The professorship at Catania did not suit Nalli, partly because she felt that her colleagues resented her being there, having only accepted her at Fedele's insistence, partly because she would have preferred to be in Palermo where she felt much more at home. However, there was resistance from the staff at Palermo to her being appointed there. In particular, Michele La Rosa (1880-1933), who held the chair of physics at Palermo but was also dean of the Faculty of Science before becoming rector of the university, was opposed to her appointment. Nalli wrote in a letter to the Minister of Education on 12 May 1928 (see, for example [4]):-

Professor La Rosa claims that I would not be able to keep discipline, because the pupils of Palermo are large and to keep discipline, according to professor la Rosa, requires a teacher with solid manly qualities. I protest against this assertion: I have always kept discipline, and if anything I can be blamed for being too harsh. To keep discipline there is no need to do battle with the students: you just do not be ridiculous. And I'm not ridiculous either as a woman or as a teacher.
Let us indicate some of Nalli's publications after she moved to Catania. These include the papers: (with Giulio Andreoli) Sui processi integrali di Stieltjes (1929); Spazi di Riemann di seconda classe (1932); Risoluzione di due problemi classici per mezzo di una equazione di Volterra (1938); Sopra un problema relativo ai trasporti rigidi di vettori negli spazi quadrimensionali (1947); Trasporti rigidi di vettori negli spazi quadridimensionali (1949); and Equazioni indipendenti dalla scelta delle variabili e caratterizzazione di varietà metriche (1955). She also published the book Lezioni de calcolo differenziale assoluto (1952) which was material from lecture courses she had given over many years.

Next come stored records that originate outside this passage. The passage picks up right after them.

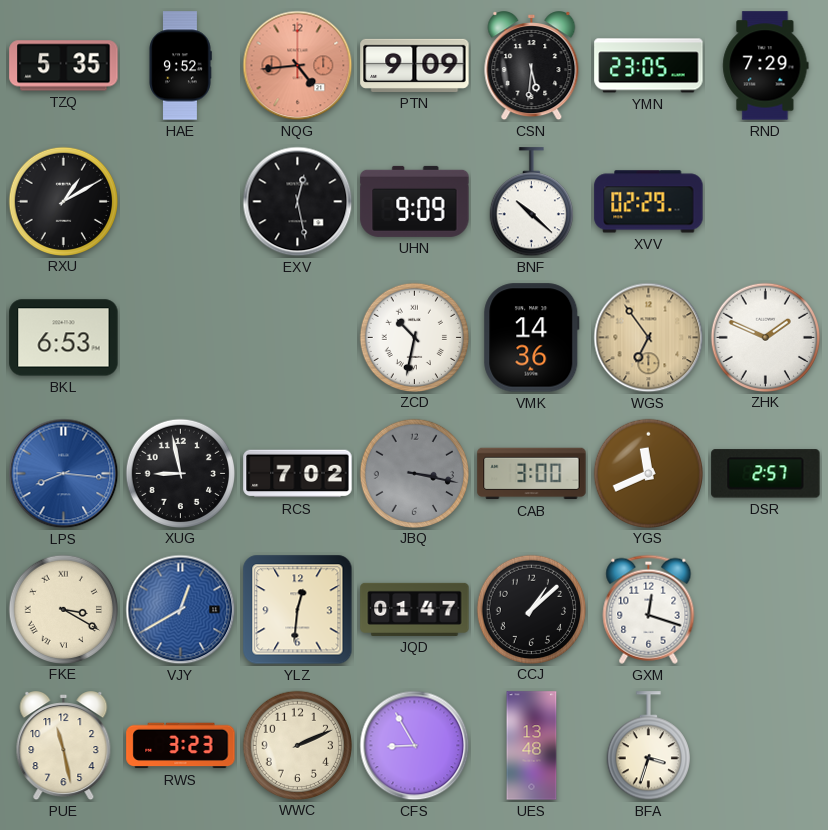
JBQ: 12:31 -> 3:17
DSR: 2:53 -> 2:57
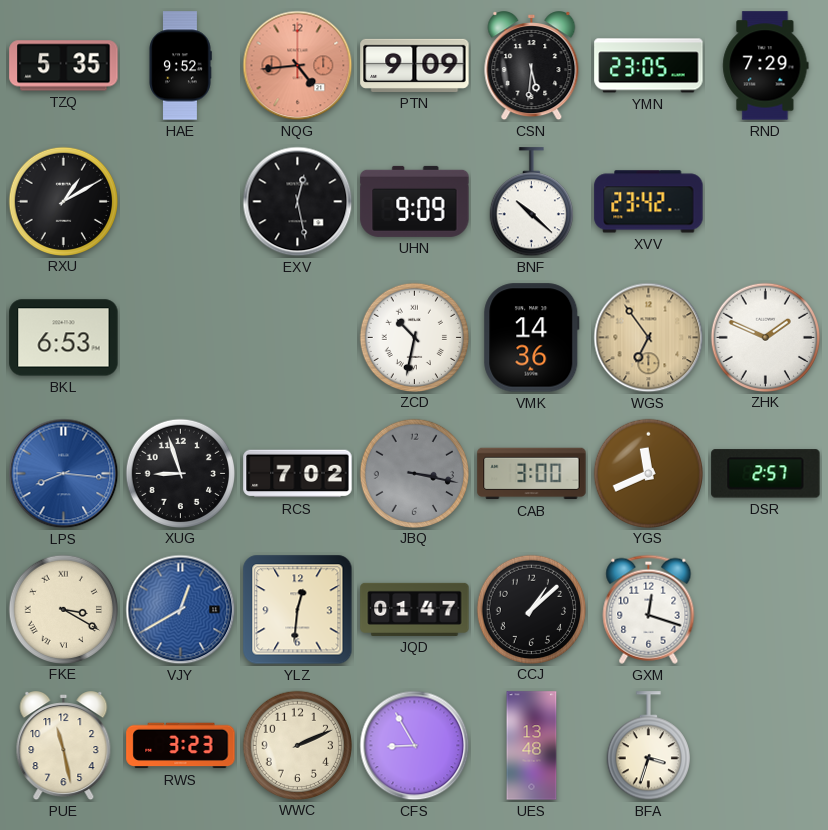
XVV: 02:29 -> 23:42
XUG: 8:58 -> 8:57
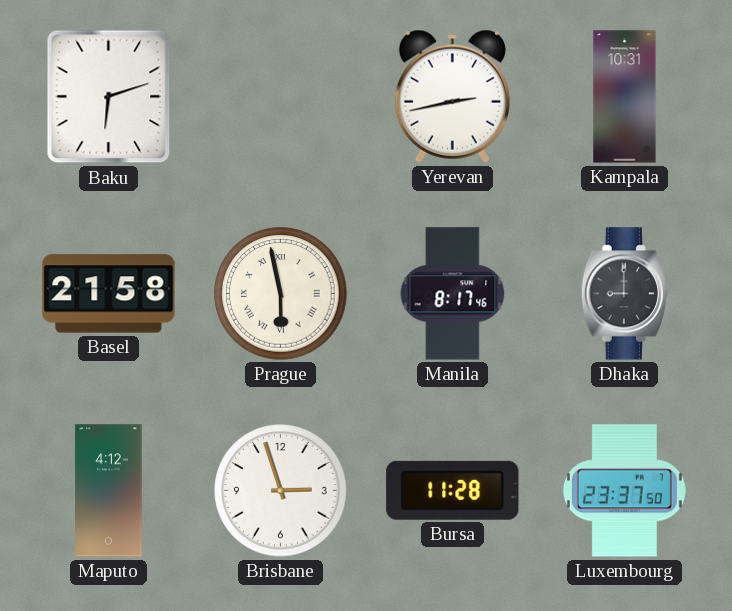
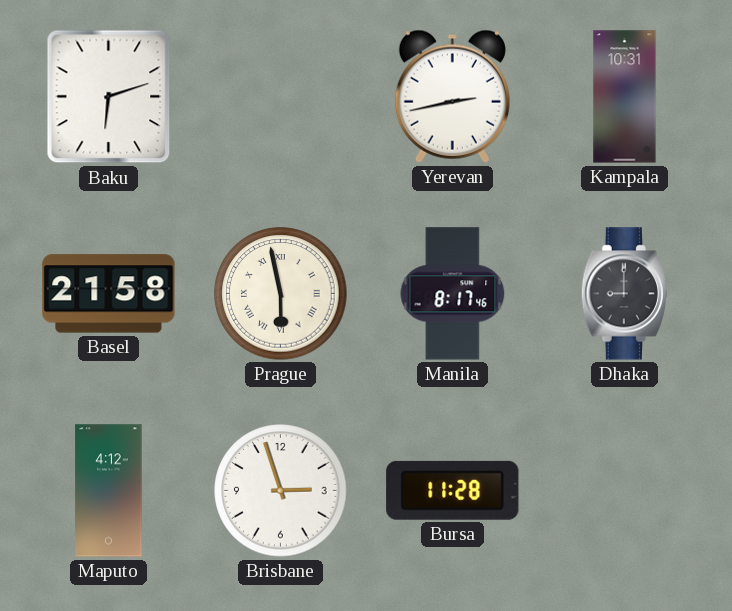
Luxembourg: 23:37 -> none
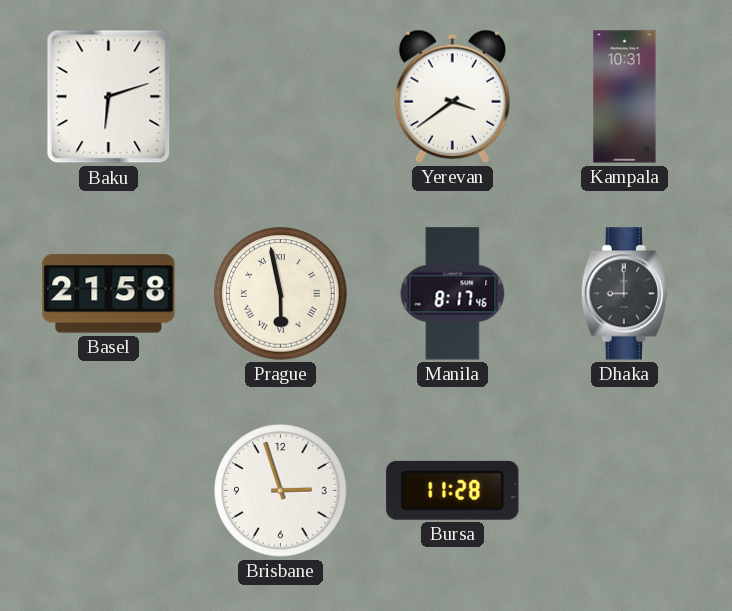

Gaetano Fichera paints a sad picture of how Nalli was deprived of the recognition she deserved, presumably because she was a woman [2]:-

Her aspiration to teach in her hometown, Palermo, became increasingly frustrated and was for her a source of great bitterness when she saw mathematicians appointed of very different stature from her. Retiring from teaching from the Faculty of Catania, which she had served for thirty years, she was given the recognition of being proposed for the appointment as professor emeritus. But in the national scene, Pia Nalli was left in complete obscurity. No academy ever thought to welcome her among its members, she was never called to judge a university competition, ... and she never had a position of distinction or prestige. On the other hand, she had the respect of the authentic scientific fraternity, which prevented her from begging for recognition and positions. Tired out with the passing of the years, resentful of those who had been hostile, resentful that her exuberant southern temperament had, at times, given its bright tone, become more and more closed in on itself, in a desperately lonely life, not cheered by family affections. But the few who were her friends knew that behind the outward harshness of her character was concealed a soul who was sensitive to the delicate nuances of feeling.
Despite the lack of honours given to Nalli in her lifetime, we note that she has been honoured with the naming of a street Via Pia Nalli in Rome.